WSJ: When a teacher is 2 feet tall (robots in education) [View all]
Scientists raised on "The Jetsons" and "Astro Boy" have theorized for decades that robots would make the perfect helper and companion. Now a handful of public schools in the U.S. are putting that idea to the test.
This year, robots will be teaching everything from math to vocabulary to nutrition inside classrooms in California and New York, a move the researchers call a first in American education.
The Los Angeles experiment, scheduled to start later this spring, will use a robotic "dragon" to teach first-graders about healthy lifestyle habits. Students will help show the robot how to prepare for a race; the hope is that by sharing tips with the dragon, they take their own lessons to heart.
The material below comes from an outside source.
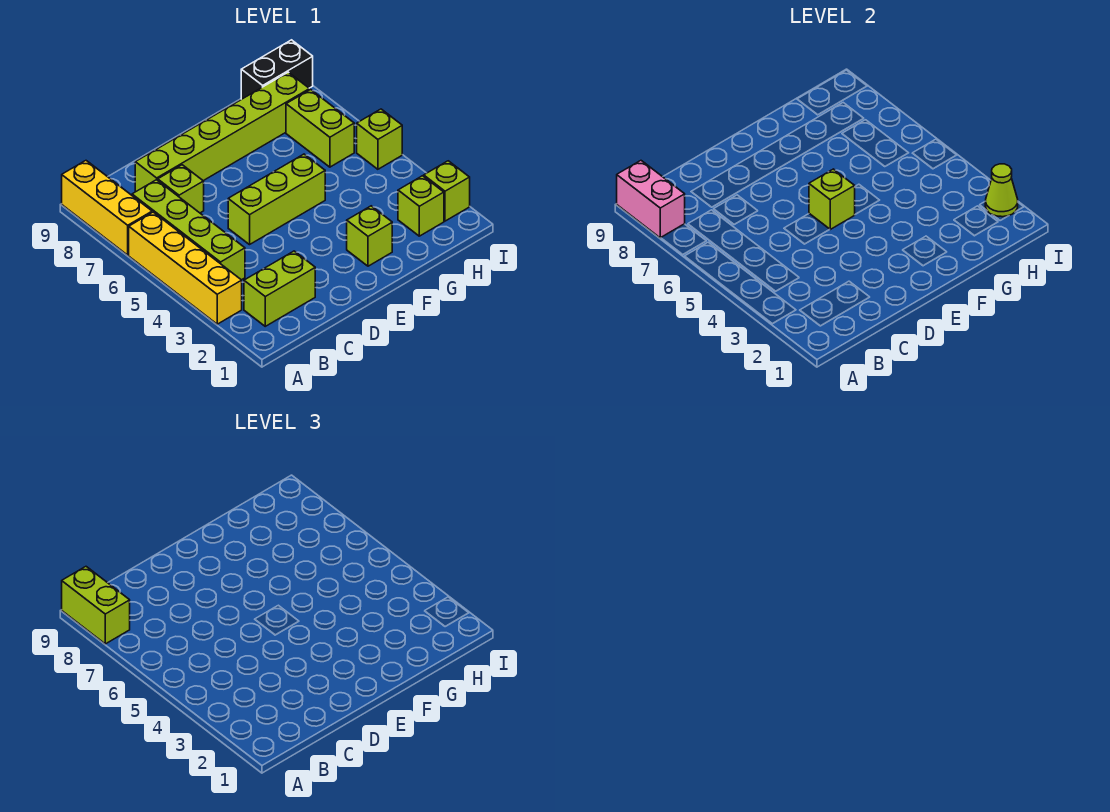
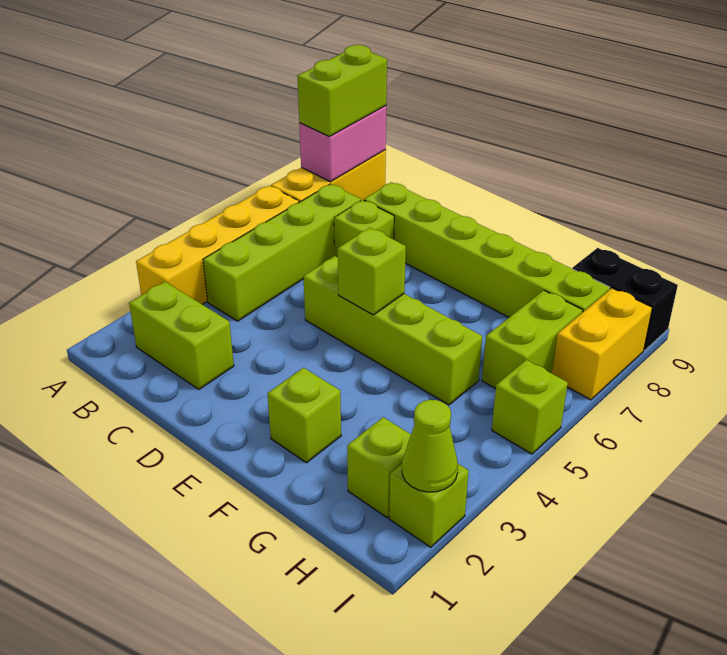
lime 1x3 brick [228,154,325,245] -> lime 1x4 brick [303,256,482,405]
none -> yellow 1x2 brick [552,288,652,400]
The robot in the Los Angeles trial costs about $5,500 when stylish touches such as fur, feet and wings are added. The effort is the first of several robot experiments planned and is backed by a five-year, $10 million grant from the National Science Foundation. It will be conducted by a coalition of researchers from Yale University, the Massachusetts Institute of Technology, the University of Southern California and Stanford University.
Researchers see the classroom robots not as replacements for teachers but as whimsical assistants programmed to push kids' buttons. But some see the mechanization as the latest example of technology undermining the importance of human connections in the classroom.